Trail of the Month: Ellis Cove

The Ellis Cove trail in Olympia offers a glimpse of the landscape as it appeared in the 1800s.

By Craig Romano November 28, 2012 Published in the December 2012 issue of Seattle Met

Difficulty Easy
Distance 2.5 miles

Much has changed on Budd Inlet since Father Pascal Ricard built his mission on Ellis Cove in south Puget Sound in 1848—including the heretofore nonexistent city of Olympia, which now occupies the nearby shoreline. Yet the 300-acre Olympia city park named Priest Point for Father Ricard still looks the way it did in the 1800s. And the Ellis Cove trail is a great introduction to the century-old forest and undeveloped coastline of the park. Drop into a deep ravine and turn right at a junction. Round Ellis Cove on a big boardwalk and come to another junction—this one marked with a mossy carved-bear sign.

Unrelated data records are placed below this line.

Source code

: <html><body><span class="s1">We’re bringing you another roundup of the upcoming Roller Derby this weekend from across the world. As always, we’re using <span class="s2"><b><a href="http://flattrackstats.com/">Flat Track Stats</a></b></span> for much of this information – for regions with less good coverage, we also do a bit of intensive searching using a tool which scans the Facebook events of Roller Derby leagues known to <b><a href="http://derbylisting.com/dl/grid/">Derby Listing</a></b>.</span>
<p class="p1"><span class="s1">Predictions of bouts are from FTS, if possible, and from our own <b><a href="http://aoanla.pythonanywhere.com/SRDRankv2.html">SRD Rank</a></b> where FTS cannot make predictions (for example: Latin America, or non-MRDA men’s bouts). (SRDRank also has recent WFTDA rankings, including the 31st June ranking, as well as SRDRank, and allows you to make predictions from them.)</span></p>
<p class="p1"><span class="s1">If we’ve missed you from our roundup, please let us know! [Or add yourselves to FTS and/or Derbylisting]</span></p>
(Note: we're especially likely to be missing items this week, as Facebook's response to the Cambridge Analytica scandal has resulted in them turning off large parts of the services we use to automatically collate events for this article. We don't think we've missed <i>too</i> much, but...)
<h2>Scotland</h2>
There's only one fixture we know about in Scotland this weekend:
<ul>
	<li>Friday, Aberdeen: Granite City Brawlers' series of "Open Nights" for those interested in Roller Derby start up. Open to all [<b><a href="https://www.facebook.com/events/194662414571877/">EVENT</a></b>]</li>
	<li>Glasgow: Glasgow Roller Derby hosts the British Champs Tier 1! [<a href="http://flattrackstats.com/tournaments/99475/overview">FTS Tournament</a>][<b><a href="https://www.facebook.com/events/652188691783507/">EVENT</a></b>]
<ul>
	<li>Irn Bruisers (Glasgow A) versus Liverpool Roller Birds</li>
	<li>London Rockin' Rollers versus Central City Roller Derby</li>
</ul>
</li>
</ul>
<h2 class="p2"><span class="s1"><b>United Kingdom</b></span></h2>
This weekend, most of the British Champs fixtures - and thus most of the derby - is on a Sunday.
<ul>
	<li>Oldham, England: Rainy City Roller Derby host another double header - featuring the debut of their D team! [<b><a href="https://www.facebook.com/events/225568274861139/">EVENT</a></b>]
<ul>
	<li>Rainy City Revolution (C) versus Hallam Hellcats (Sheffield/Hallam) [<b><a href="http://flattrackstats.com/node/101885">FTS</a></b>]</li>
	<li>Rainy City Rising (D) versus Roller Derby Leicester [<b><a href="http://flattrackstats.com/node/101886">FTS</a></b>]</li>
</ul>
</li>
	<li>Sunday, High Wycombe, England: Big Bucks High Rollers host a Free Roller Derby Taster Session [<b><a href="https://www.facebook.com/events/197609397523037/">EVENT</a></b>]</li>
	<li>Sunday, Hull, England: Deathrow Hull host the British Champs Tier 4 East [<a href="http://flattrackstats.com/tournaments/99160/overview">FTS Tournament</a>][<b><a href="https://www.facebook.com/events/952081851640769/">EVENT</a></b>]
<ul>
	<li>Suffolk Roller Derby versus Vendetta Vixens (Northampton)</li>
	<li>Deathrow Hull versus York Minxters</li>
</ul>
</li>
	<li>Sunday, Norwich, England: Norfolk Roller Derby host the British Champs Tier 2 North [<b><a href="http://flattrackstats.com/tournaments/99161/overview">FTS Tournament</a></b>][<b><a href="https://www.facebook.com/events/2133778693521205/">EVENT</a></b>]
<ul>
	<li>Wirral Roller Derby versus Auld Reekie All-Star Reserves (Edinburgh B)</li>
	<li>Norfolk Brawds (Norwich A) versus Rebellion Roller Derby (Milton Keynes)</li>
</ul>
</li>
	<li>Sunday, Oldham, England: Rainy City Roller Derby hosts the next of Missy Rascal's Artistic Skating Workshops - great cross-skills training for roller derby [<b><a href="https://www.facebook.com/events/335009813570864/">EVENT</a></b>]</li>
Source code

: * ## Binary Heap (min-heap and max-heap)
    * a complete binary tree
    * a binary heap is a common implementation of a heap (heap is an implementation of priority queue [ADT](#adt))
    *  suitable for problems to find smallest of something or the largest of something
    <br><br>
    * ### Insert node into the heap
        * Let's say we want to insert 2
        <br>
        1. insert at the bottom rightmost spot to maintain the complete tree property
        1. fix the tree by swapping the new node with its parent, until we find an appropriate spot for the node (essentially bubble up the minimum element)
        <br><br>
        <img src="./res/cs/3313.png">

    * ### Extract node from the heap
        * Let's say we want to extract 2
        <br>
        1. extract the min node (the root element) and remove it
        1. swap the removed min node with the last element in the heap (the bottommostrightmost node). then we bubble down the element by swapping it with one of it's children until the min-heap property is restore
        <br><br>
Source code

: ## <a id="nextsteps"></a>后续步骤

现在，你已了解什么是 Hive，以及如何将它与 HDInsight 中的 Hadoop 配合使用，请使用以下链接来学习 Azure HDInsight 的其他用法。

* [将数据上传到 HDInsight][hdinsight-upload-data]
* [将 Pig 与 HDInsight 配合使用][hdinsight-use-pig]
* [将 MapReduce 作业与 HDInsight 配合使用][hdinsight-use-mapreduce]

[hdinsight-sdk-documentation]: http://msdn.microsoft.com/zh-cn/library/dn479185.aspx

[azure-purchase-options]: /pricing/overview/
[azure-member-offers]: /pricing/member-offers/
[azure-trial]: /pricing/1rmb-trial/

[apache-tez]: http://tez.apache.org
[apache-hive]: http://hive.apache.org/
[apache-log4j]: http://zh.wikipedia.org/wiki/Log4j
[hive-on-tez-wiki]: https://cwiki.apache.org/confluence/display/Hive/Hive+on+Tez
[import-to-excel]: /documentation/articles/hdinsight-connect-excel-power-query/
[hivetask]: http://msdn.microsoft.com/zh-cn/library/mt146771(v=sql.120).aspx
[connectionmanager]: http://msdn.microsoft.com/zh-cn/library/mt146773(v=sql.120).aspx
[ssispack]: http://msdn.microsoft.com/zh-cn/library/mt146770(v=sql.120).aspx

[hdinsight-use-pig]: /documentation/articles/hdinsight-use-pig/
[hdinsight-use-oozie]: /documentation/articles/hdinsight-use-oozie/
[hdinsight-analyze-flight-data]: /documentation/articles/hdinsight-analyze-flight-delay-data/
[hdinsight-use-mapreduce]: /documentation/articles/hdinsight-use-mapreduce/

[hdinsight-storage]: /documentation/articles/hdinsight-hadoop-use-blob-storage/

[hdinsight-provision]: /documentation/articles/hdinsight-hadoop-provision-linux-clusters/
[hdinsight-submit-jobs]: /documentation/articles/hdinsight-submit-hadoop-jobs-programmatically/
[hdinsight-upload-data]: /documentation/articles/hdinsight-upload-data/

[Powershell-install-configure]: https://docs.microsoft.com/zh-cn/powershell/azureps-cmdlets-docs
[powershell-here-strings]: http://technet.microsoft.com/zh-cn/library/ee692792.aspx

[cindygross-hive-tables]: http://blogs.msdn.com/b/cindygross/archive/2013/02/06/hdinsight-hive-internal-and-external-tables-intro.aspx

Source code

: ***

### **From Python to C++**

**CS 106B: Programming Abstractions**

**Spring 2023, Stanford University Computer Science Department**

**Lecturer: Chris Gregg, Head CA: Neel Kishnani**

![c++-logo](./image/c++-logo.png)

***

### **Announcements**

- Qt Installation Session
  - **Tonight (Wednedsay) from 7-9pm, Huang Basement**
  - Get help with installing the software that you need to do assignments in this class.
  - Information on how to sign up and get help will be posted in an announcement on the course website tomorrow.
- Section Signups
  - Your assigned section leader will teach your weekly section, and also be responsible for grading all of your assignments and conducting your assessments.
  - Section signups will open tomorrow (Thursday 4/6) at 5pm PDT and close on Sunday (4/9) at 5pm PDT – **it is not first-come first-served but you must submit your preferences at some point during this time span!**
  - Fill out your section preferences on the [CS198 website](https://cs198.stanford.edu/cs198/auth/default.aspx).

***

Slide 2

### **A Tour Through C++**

Continue left to the beach on Ellis Cove. Explore it or carry on—climbing up a bluff and staying left at the next junction. Meander through forest, passing more junctions to shortcuts and beach access, and continue on the Ellis Cove Trail, eventually returning to the bear sign junction. 

Watch for The wooden bear sculpture climbing a towering fir

Getting there From Seattle, follow I-5 south to Olympia taking Exit 105B to Plum St. Continue north to East Bay Dr. Follow East Bay Dr for 1.5 miles, turning right into Priest Point Park. Proceed 0.2 miles and turn left, crossing a bridge and reaching a parking lot and trailhead shortly afterward.